- BRIEF 1 -
In the data archiving setup text, reproduce word for word the passage from "It is recommended" up to and including "the validation phase.".
- BRIEF 2 -
In the data archiving setup text, what is the smallest value allowed for GENERATION_RETENTION_PERIOD?
- BRIEF 3 -
Pick up the data archiving setup text after its final sentence and keep writing.

- PAGE EXCERPT -

To make sure that you have configured Mutt correctly, run the following command:

echo "Test message" | mutt -s "Test subject" youremail@yourserver.com

2) Run MySQL instance on the Archiving node and create a copy of the production database using Percona XtraBackup.
Please note that the database replication on this server must be disabled.

Configuration file parameters
3) Download Unitools repository using git clone command.
Use the private SSH key to UniPay repository to access Unitools.

Please contact UT support to get the link to the repository.

4) Set data archiving parameters in the configuration file.
Copy unitools/archiving/run/run_template file and save it as run.conf. Open run.conf file and indicate the following parameters:

=General parameters
=

Required

TASK - allows selecting the archiving mode depending on the process stage:

generate-script - archives data and generates delete scripts on the Archiving node;

delete-data - removes the archived data from the production database with delete-scripts;

optimize-table - optimizes tables that have been purged;

restore-data - reinserts the selected data into the production database upon deletion.

delete-data|optimize-table - removes the archived data from the production database with further tables optimization.

DATABASE - Unipay database name. Default: unipay

DATABASE="unipay"

EMAIL settings - allows setting the archiving notifications recipients’ email addresses separated with coma:

EMAIL_TO="recipient@mail.com, recipient2@mail.com " EMAIL_FROM="sender@mail.com"

Optional

BLOCK_EXECUTION - allows to stop the archiving process after the current iteration. Default value:0.

BLOCK_EXECUTION=0

ACTIVITY_TIME_RANGE - defines the time period during which the archiving process will run on the server every day until all of the iterations have completed. By default, this parameter is commented in run_template.conf file. If the activity time range is not defined, the arching process will run from the beginning to end without interruptions.

Activity time range is set in hh:mm-hh:mm format (beggining and completion time separated with dash)
For example, if ACTIVITY_TIME_RANGE=03:00-05:00,
the archiving process will be started automatically at 3 am and stopped at 5 am (server time) every day, untill all of the iterations have completed.
When it´s the completion time, the archiving process won´t be interrupted until the current iteration is terminated.
It is recommended to schedule archiving for the time periods of minimal activity on your servers to optimize the server load.

=Generate-script task parameters (required)
=

Note that there are no default values for these parameters.

GENERATION_RETENTION_PERIOD - a period of time, for which the data must remain in the database. It is calculated starting from the date when the data archiving process is launched. Note that this parameter cannot be less than 12 months, otherwise the archiving process will be interrupted during the validation phase.
Possible values: integer equal to or greater than 12 or archiving beggining date in YYYY-MM-DD format (must be 12 or more months before the current date).

- ENTRIES PROVIDED -
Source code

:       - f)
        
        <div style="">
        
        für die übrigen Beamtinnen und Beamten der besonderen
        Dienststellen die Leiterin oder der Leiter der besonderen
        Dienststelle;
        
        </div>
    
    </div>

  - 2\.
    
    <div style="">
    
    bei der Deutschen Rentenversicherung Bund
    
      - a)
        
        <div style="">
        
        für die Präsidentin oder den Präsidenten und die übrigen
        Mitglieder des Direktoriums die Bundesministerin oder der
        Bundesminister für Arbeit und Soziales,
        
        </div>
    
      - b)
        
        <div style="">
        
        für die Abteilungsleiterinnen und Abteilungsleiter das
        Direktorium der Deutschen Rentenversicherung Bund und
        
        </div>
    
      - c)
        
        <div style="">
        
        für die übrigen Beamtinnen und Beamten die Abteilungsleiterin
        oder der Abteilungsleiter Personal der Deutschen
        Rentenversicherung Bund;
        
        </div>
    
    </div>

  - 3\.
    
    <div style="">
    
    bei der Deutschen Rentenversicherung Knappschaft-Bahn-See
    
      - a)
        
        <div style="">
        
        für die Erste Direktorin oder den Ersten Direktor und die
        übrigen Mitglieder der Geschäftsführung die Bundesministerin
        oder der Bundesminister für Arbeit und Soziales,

- ANSWER 1 -
It is recommended to schedule archiving for the time periods of minimal activity on your servers to optimize the server load.

=Generate-script task parameters (required)
=

Note that there are no default values for these parameters.

GENERATION_RETENTION_PERIOD - a period of time, for which the data must remain in the database. It is calculated starting from the date when the data archiving process is launched. Note that this parameter cannot be less than 12 months, otherwise the archiving process will be interrupted during the validation phase.

- ANSWER 2 -
12 months.

- ANSWER 3 -
'For example, if you want to keep the transactional data for the last year in the database, and delete the records that are older than 12 months:'

GENERATION_RETENTION_PERIOD=12 GENERATION_RETENTION_PERIOD=2016-09-25

GENERATION_PARTIONING_CYCLE - defines how short-term data will be divided for iterative archiving and deletion: M - monthly, B - biweekly, W - weekly, D - daily;

GENERATION_PARTIONING_CYCLE should be calculated based on your monthly transaction volume estimates:

less than one million transactions per month: Monthly

1-2 million transactions per month: Biweekly

2-4 million transactions per month: Weekly

more than 4 million transactions per month: Daily

=Delete-script task parameters (required)
=

DELETION_TRANSACTION_ENABLED - defines how the deletion script is executed. Possible values: 1 - all SQL statements are aggregated and deleted as a single transaction, 0 (default)- each SQL statement is deleted as a separate transaction.

DELETION_TRANSACTION_ENABLED=0

Note that enabling deletion transaction aggregation increases the server load because the information about each delete script execution is stored in cache untill the whole process is completed to make the rollback possible in case the deletion fails at some stage. Thus, if you set the parameter to “1”, the deletion process will required more memory resources compared to step-by-step deletion. If you are using Percona Server for MySQL, it is recommended to set DELETION_TRANSACTION_ENABLED=1.

=Optimize-table task parameters
=

OPTIMIZATION_SPACE_LIMIT - the tables with free size (in MB) exceeding this value will be optimized.
Default value: 100 MB

OPTIMIZATION_SPACE_LIMIT=100

OPTIMIZATION_TABLE_LIST - allows indicating the list of tables that will be optimized separated with coma.

If the parameter is saved as comment (#OPTIMIZATION_TABLE_LIST=""), the list of tables will be calculated automatically using OPTIMIZATION_SPACE_LIMIT parameter.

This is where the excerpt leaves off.